## DIRECTIVE
Before you return the entries below, strip out the pictures and keep all else exact.

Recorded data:
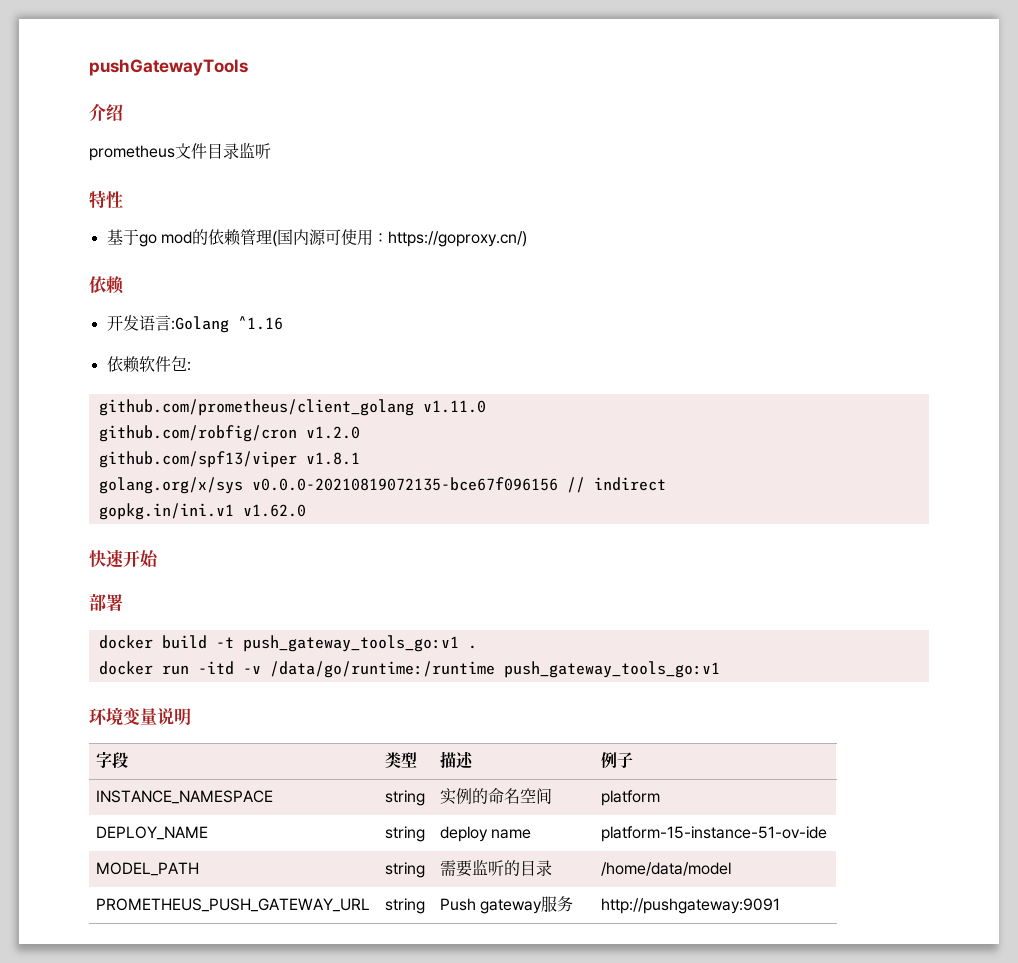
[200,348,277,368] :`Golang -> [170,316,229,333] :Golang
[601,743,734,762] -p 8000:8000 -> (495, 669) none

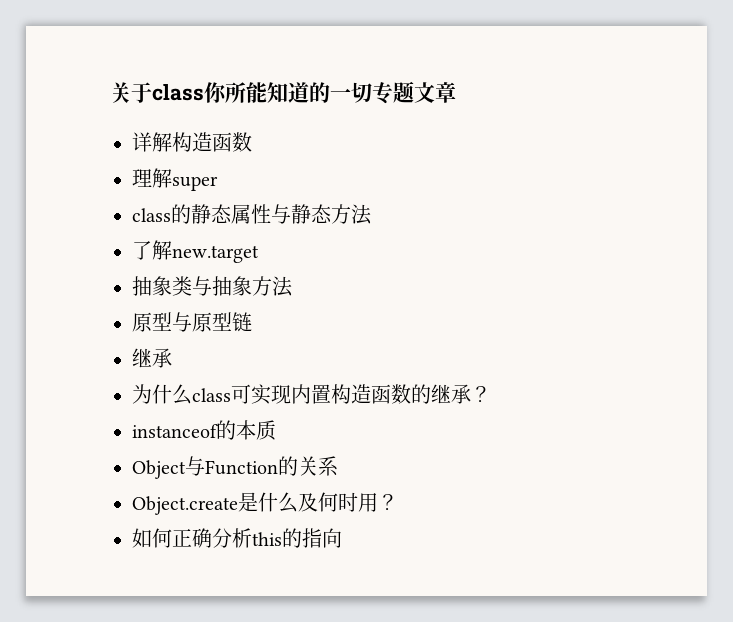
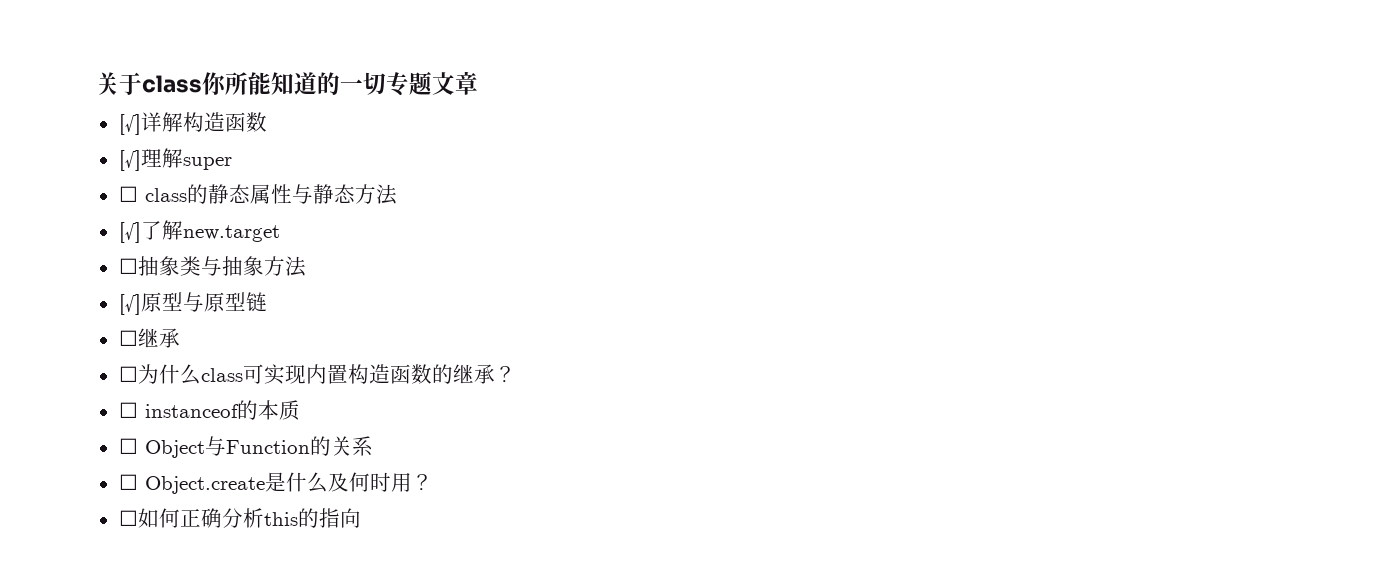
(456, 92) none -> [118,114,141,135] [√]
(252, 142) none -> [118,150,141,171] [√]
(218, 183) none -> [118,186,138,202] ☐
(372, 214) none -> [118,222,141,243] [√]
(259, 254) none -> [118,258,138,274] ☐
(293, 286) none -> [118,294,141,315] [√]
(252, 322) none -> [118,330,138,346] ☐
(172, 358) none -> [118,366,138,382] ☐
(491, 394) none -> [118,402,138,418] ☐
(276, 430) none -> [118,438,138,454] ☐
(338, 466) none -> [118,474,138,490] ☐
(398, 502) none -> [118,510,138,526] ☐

## PROBLEM SOLUTION
[200,348,277,368] :`Golang -> [170,316,229,333] :Golang
[601,743,734,762] -p 8000:8000 -> (495, 669) none

(456, 92) none -> [118,114,141,135] [√]
(252, 142) none -> [118,150,141,171] [√]
(218, 183) none -> [118,186,138,202] ☐
(372, 214) none -> [118,222,141,243] [√]
(259, 254) none -> [118,258,138,274] ☐
(293, 286) none -> [118,294,141,315] [√]
(252, 322) none -> [118,330,138,346] ☐
(172, 358) none -> [118,366,138,382] ☐
(491, 394) none -> [118,402,138,418] ☐
(276, 430) none -> [118,438,138,454] ☐
(338, 466) none -> [118,474,138,490] ☐
(398, 502) none -> [118,510,138,526] ☐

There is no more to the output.